Le développement de la langue française repose sur trois piliers. Le premier d'entre eux est la coopération. Le coeur de cible, ce sont les 115 millions d'apprenants et les 900 000 professeurs. Notre intérêt est d'inciter les pays dans lesquels on apprend le français à consacrer des crédits à la politique éducative. Le Comité interministériel de la coopération internationale et du développement (CICID) du 30 novembre dernier ouvre des perspectives en permettant à l'Agence française de développement (AFD) de consacrer plus de moyens à l'enseignement du français, faisant écho au discours du Président de la République à Madagascar lors du sommet de la francophonie qui évoquait la formation des 180 000 professeurs dont l'Afrique a besoin pour continuer à y enseigner un français de qualité. Dès que nous avons eu connaissance de ce message présidentiel, nous avons pris l'attache de l'AFD pour voir comment relancer la campagne d'enseignement du français en Afrique ou ailleurs, grâce aux nouveaux crédits. Le sujet est à l'étude, j'espère qu'il débouchera assez rapidement sur des mesures concrètes qui permettront de consolider l'enseignement du français dans des pays qui ont une longue tradition francophone.

Deuxième pilier, l'Institut français, qui enseigne le français à 360 000 apprenants. Les Instituts connaissent des difficultés financières car ils dépendent du succès des cours qu'ils dispensent. Compte tenu de la réduction constante des subventions, ces difficultés affectent la modernisation de leur appareil pédagogique ou son développement. L'Institut apporte son aide à l'ensemble du réseau au travers de plateformes numériques qui offrent aux enseignants du matériel pédagogique sur lequel ils peuvent s'appuyer.

Troisième pilier, les Alliances françaises qui sont des associations de droit local. Ces structures légères connaissent plus ou moins de succès selon les pays. À Cuba et en Amérique latine, elles sont très performantes. Dans certains pays dans lesquels les alliances aimeraient se développer, les associations de droit local subventionnées ou assistées par des pays étrangers sont moins bien accueillies ; je pense au Moyen-Orient et aux pays de l'Est. Les autorités de ces pays se méfient du pouvoir de pénétration et d'influence étrangère de ces associations.
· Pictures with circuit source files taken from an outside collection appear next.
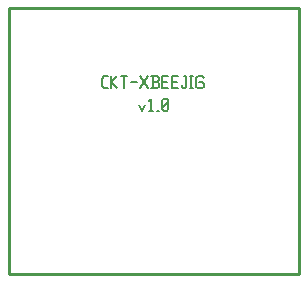
<source format=gbr>
G04 start of page 8 for group -4079 idx -4079 *
G04 Title: (unknown), topsilk *
G04 Creator: pcb 20110918 *
G04 CreationDate: Thu 09 Jun 2016 12:54:50 AM GMT UTC *
G04 For: railfan *
G04 Format: Gerber/RS-274X *
G04 PCB-Dimensions: 97614 89800 *
G04 PCB-Coordinate-Origin: lower left *
%MOIN*%
%FSLAX25Y25*%
%LNTOPSILK*%
%ADD24C,0.0100*%
%ADD23C,0.0080*%
G54D23*X32200Y62300D02*X33500D01*
X31500Y63000D02*X32200Y62300D01*
X31500Y65600D02*Y63000D01*
Y65600D02*X32200Y66300D01*
X33500D01*
X34700D02*Y62300D01*
Y64300D02*X36700Y66300D01*
X34700Y64300D02*X36700Y62300D01*
X37900Y66300D02*X39900D01*
X38900D02*Y62300D01*
X41100Y64300D02*X43100D01*
X44300Y62300D02*X46800Y66300D01*
X44300D02*X46800Y62300D01*
X48000D02*X50000D01*
X50500Y62800D01*
Y64000D02*Y62800D01*
X50000Y64500D02*X50500Y64000D01*
X48500Y64500D02*X50000D01*
X48500Y66300D02*Y62300D01*
X48000Y66300D02*X50000D01*
X50500Y65800D01*
Y65000D01*
X50000Y64500D02*X50500Y65000D01*
X51700Y64500D02*X53200D01*
X51700Y62300D02*X53700D01*
X51700Y66300D02*Y62300D01*
Y66300D02*X53700D01*
X54900Y64500D02*X56400D01*
X54900Y62300D02*X56900D01*
X54900Y66300D02*Y62300D01*
Y66300D02*X56900D01*
X58800D02*X59600D01*
Y62800D01*
X59100Y62300D02*X59600Y62800D01*
X58600Y62300D02*X59100D01*
X58100Y62800D02*X58600Y62300D01*
X58100Y63300D02*Y62800D01*
X60800Y66300D02*X61800D01*
X61300D02*Y62300D01*
X60800D02*X61800D01*
X65000Y66300D02*X65500Y65800D01*
X63500Y66300D02*X65000D01*
X63000Y65800D02*X63500Y66300D01*
X63000Y65800D02*Y62800D01*
X63500Y62300D01*
X65000D01*
X65500Y62800D01*
Y63800D02*Y62800D01*
X65000Y64300D02*X65500Y63800D01*
X64000Y64300D02*X65000D01*
X44000Y56800D02*X45000Y54800D01*
X46000Y56800D02*X45000Y54800D01*
X47200Y58000D02*X48000Y58800D01*
Y54800D01*
X47200D02*X48700D01*
X49900D02*X50400D01*
X51600Y55300D02*X52100Y54800D01*
X51600Y58300D02*Y55300D01*
Y58300D02*X52100Y58800D01*
X53100D01*
X53600Y58300D01*
Y55300D01*
X53100Y54800D02*X53600Y55300D01*
X52100Y54800D02*X53100D01*
X51600Y55800D02*X53600Y57800D01*
G54D24*X500Y89217D02*Y517D01*
X97114Y89217D02*Y517D01*
X500D02*X97114D01*
X500Y89217D02*X97114D01*
M02*

</source>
Le choix entre les deux structures est lié à des considérations budgétaires : les Instituts sont plus lourds à déployer – il faut une politique immobilière – mais ils sont à la main de l'ambassade ; les alliances sont plus faciles à multiplier mais avec le risque de s'exposer politiquement vis-à-vis des pays hôtes. C'est le cas en Égypte. Ce n'est pas neutre de choisir de déconcentrer l'Institut français ou de créer une Alliance française.